Skip to content

OCR & text recognition

OculiX gives you two complementary OCR engines, with very different trade-offs:

EngineWhen to use itSetup
TesseractLatin scripts, simple layouts, no extra processBundled, zero install
PaddleOCRCJK, mixed scripts, complex layouts, high accuracy requiredOptional HTTP server

You can use both in the same script. Pick per-call based on what you’re reading.

Tesseract is fully embedded in OculiX through Legerix. The Maven coordinate io.github.oculix-org:legerix:5.5.0-4 brings the native binaries and the tessdata traineddata files into the JAR. Nothing for you to install.

Languages bundled out of the box:

CodeLanguage
engEnglish
fraFrench
spaSpanish
chi_simSimplified Chinese
hinHindi
osdOrientation & Script Detection (needed for auto-rotation)
from sikuli import *
# Read the whole screen
print Screen(0).text()
# → "File Edit View ... Save Cancel"
# Read inside a region
btn_area = Region(100, 200, 300, 50)
print btn_area.text()

Region.text() runs Tesseract on the captured region and returns the recognized text. The bounding region is automatically sharpened — for the best accuracy, capture a tight crop around the text you care about.

# Locate the "Submit" label on screen, click on it
target = Region(0, 0, 1920, 1080).findText("Submit")
target.click()

findText(label) returns a Match you can click, hover, type into, or chain with other region ops. Use it when the button’s image changes (theme switch, dynamic icon) but its label is stable.

Settings.OcrLanguage = "fra"
print Region(...).text() # reads as French
Settings.OcrLanguage = "chi_sim"
print Region(...).text() # reads as Simplified Chinese

Or temporarily:

with Settings.use(OcrLanguage="chi_sim"):
print btn_area.text()

Tesseract exposes Page Segmentation Modes (PSM) and OCR Engine Modes (OEM):

Settings.OcrPSM = 7 # single uniform block of text (best for single labels)
Settings.OcrPSM = 11 # sparse text — find as much as possible
Settings.OcrOEM = 3 # default — neural + legacy

PSM 7 is the sweet spot for matching button labels — 11 is better when reading paragraphs.

● **Problems to work on**
1. Answer these questions from the OCR documentation:
(a) Which Maven coordinate brings the Tesseract native binaries and traineddata files into the JAR?
(b) What is the bundled language code "osd" used for?
(c) Which Page Segmentation Mode value is recommended for matching button labels?
2. Write the next part of the OCR documentation, starting after its final sentence.
The material after the OCR documentation is unrelated to it and stands on its own.

● **Data extract**
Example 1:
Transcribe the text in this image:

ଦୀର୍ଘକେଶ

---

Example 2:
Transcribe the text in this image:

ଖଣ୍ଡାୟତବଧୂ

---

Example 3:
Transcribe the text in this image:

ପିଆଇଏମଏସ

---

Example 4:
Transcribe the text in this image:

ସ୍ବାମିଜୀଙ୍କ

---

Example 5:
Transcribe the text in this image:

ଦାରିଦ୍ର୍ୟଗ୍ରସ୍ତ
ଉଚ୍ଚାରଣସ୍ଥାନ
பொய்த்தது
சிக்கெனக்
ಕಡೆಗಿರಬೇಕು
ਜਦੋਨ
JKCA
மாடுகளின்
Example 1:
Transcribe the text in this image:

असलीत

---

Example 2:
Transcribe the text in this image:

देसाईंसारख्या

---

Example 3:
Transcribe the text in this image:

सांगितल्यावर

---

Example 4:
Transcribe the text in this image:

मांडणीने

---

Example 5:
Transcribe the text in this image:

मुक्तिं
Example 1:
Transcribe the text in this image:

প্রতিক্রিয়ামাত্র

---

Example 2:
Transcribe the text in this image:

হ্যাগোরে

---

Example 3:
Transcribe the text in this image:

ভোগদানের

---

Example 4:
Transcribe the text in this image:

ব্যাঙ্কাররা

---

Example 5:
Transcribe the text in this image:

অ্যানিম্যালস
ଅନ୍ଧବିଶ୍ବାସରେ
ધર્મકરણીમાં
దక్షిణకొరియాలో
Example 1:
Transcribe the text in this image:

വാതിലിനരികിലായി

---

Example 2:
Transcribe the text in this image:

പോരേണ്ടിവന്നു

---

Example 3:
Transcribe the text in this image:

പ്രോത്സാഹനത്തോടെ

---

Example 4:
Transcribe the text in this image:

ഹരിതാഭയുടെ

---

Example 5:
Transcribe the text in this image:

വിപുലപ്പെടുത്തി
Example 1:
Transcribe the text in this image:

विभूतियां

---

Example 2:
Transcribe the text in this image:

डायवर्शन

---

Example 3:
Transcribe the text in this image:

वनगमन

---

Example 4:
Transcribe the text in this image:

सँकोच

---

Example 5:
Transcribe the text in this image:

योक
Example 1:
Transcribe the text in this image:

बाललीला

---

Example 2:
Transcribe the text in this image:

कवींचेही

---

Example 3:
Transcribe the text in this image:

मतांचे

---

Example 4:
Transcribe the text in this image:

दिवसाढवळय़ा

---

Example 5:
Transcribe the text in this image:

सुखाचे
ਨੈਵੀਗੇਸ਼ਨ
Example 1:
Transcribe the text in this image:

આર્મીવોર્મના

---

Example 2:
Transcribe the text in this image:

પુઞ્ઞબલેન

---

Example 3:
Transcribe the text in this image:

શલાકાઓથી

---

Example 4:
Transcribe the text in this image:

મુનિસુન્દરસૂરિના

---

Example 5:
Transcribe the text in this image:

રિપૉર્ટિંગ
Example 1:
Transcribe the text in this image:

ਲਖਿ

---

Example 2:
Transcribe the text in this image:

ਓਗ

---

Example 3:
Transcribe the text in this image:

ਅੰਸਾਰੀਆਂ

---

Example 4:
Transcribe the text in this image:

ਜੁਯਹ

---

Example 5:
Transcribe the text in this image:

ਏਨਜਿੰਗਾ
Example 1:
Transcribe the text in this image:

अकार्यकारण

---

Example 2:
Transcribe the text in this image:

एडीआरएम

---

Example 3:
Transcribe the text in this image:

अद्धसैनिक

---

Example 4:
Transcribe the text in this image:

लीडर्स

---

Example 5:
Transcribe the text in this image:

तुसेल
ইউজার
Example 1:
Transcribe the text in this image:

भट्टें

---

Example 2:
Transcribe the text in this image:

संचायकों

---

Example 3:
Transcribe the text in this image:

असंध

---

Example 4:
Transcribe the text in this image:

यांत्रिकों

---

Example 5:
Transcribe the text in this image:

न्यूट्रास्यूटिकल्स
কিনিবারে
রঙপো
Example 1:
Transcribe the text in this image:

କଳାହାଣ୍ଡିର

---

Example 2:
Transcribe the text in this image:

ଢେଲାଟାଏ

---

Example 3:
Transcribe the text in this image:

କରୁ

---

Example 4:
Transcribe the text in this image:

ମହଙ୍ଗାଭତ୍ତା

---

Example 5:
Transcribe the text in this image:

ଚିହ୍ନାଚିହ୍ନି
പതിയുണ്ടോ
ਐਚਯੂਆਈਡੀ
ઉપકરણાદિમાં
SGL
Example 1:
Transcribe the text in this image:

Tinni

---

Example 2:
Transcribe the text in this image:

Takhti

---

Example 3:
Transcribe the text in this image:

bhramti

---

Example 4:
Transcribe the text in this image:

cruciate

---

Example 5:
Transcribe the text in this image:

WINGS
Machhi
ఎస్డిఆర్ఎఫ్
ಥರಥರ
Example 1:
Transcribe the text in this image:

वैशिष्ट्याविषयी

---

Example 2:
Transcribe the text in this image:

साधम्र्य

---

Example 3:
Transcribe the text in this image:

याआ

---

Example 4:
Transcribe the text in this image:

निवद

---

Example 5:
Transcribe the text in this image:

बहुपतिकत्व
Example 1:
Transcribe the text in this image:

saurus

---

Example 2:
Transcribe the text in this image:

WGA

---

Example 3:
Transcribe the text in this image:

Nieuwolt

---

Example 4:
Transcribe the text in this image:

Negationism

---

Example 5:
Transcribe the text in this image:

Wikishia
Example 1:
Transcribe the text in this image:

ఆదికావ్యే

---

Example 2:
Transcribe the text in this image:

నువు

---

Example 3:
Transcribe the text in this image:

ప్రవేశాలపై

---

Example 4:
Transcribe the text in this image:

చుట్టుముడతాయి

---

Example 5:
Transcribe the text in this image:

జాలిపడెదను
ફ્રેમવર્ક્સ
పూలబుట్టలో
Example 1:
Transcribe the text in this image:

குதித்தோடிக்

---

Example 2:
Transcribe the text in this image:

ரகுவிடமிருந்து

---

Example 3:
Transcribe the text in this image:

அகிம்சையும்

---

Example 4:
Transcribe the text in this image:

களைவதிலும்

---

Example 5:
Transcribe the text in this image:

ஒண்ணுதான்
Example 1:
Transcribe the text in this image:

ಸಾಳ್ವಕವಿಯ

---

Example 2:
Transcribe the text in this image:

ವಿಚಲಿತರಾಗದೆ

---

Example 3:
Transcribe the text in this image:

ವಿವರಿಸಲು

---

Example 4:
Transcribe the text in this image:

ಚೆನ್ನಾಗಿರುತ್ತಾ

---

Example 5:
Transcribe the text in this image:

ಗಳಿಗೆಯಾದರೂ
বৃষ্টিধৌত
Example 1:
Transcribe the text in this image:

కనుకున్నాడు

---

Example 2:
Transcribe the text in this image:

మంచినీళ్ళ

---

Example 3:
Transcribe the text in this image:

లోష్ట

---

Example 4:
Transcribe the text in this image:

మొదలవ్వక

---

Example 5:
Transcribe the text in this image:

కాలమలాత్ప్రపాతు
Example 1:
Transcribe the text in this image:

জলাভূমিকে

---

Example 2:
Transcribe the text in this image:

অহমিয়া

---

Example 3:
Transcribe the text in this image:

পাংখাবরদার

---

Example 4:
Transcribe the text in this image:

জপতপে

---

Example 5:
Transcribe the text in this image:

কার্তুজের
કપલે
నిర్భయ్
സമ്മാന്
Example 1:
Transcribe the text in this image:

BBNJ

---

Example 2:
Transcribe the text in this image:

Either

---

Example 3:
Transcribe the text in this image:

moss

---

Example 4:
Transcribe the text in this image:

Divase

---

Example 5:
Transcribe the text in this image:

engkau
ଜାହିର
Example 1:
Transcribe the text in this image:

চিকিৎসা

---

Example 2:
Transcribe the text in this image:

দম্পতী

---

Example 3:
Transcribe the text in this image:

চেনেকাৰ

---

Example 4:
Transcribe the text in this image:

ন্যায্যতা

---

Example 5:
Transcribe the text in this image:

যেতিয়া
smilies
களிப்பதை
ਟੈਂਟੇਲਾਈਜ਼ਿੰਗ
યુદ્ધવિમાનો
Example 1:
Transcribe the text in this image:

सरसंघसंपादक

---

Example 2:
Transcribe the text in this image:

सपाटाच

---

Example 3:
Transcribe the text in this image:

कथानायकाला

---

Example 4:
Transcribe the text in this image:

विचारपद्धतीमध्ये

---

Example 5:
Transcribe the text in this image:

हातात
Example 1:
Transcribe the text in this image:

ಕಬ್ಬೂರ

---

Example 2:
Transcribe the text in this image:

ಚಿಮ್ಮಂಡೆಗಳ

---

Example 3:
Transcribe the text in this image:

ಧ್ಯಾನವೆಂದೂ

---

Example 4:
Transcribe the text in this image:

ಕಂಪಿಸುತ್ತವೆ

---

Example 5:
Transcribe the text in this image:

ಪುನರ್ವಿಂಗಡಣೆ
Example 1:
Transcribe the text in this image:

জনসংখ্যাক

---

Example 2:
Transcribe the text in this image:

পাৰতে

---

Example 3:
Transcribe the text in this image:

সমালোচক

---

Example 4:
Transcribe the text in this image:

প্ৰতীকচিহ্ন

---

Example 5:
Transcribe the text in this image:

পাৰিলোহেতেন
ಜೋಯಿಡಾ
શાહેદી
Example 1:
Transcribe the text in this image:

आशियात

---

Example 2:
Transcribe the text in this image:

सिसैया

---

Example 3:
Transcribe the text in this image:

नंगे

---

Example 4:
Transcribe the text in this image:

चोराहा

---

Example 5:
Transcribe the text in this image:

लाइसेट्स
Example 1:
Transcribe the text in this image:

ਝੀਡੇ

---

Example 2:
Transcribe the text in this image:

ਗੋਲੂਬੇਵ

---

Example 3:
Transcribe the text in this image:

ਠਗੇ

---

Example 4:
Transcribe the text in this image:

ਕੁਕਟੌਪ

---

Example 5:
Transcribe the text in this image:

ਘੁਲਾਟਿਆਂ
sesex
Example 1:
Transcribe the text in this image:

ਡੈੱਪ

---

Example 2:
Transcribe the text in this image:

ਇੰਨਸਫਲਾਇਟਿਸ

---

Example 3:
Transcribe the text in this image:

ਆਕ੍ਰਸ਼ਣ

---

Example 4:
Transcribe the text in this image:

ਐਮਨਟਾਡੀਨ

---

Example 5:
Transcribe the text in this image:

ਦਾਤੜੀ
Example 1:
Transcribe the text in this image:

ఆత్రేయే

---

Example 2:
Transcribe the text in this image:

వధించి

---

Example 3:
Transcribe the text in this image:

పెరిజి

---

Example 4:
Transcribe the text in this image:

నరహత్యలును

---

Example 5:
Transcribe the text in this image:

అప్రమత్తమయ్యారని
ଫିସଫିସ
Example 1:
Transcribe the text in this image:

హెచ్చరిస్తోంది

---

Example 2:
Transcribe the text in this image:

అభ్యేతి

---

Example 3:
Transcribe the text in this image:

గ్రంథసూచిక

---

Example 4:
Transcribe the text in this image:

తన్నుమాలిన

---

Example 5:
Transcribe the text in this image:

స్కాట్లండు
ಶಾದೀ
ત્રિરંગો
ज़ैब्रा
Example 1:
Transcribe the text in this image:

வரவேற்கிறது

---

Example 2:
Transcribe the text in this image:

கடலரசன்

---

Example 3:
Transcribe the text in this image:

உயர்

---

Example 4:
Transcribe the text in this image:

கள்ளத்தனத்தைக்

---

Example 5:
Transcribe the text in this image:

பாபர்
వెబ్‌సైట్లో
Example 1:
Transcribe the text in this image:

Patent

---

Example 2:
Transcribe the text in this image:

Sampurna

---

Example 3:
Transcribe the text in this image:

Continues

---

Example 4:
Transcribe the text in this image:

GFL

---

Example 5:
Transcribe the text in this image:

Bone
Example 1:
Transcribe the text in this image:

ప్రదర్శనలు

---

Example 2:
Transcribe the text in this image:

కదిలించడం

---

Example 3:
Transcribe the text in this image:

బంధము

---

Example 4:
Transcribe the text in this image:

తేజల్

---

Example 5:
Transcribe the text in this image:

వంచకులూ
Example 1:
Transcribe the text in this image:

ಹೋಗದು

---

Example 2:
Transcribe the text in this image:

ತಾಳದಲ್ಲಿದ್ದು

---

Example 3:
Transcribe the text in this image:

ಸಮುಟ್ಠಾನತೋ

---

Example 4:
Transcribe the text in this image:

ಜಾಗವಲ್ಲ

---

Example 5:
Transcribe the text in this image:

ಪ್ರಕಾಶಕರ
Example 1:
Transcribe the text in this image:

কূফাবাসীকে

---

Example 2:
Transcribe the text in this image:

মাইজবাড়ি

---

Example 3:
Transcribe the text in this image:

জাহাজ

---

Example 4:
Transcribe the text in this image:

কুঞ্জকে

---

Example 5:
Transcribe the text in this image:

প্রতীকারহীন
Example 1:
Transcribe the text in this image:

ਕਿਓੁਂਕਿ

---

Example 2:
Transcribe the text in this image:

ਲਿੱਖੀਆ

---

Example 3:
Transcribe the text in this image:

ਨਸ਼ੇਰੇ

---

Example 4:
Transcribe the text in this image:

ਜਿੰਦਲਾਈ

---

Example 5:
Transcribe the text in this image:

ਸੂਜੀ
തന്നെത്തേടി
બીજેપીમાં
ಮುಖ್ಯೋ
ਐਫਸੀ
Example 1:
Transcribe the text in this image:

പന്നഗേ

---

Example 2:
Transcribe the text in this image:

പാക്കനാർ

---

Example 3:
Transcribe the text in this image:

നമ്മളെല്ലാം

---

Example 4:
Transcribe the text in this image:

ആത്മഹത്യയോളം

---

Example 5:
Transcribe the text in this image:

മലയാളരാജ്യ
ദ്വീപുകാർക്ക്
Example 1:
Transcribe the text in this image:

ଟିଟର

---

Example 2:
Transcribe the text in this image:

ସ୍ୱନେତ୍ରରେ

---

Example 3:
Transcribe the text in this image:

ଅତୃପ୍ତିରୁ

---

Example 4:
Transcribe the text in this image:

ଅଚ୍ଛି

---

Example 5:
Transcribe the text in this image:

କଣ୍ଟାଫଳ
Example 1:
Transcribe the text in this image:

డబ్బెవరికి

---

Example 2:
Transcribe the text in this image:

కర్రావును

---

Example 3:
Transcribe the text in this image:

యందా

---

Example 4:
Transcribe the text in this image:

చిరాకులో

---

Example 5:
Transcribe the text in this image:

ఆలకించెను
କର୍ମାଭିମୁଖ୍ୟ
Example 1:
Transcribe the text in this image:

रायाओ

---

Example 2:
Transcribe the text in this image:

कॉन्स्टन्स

● **Responses to the exercise**
1.
(a) io.github.oculix-org:legerix:5.5.0-4
(b) Orientation and script detection, which is needed for auto-rotation.
(c) PSM 7

2.
For CJK languages, vertical text, handwritten text, or noisy layouts, PaddleOCR outperforms Tesseract by a wide margin. It runs as a small Python HTTP server that OculiX talks to over localhost.

Terminal window
pip install paddleocrserver-powered
paddleocrserver
# Listens on http://localhost:5000

The server is published on PyPI as paddleocrserver-powered and runs on Flask + Waitress, single-binary, GPU-optional.

from sikuli import *
from org.sikuli.script import PaddleOCREngine
ocr = PaddleOCREngine() # auto-detects http://localhost:5000
# Capture the region, run OCR
img = capture(Region(0, 0, 1920, 1080))
json = ocr.recognize(img.getFile())
# Find coordinates of a text on screen
coords = ocr.findTextCoordinates(json, "Validate")
if coords:
x, y, w, h = coords[0], coords[1], coords[2], coords[3]
click(Location(x + w//2, y + h//2))
results = ocr.parseTextWithConfidence(json)
for text, confidence in results.items():
print "%-30s %.2f" % (text, confidence)
# Submit 0.9997
# Cancel 0.9981
# 你好 0.9962
# ...
  • CJK — Chinese, Japanese, Korean. PaddleOCR was trained for them.
  • Mixed scripts in the same image (Latin + Asian)
  • Vertical text (Japanese, traditional Chinese)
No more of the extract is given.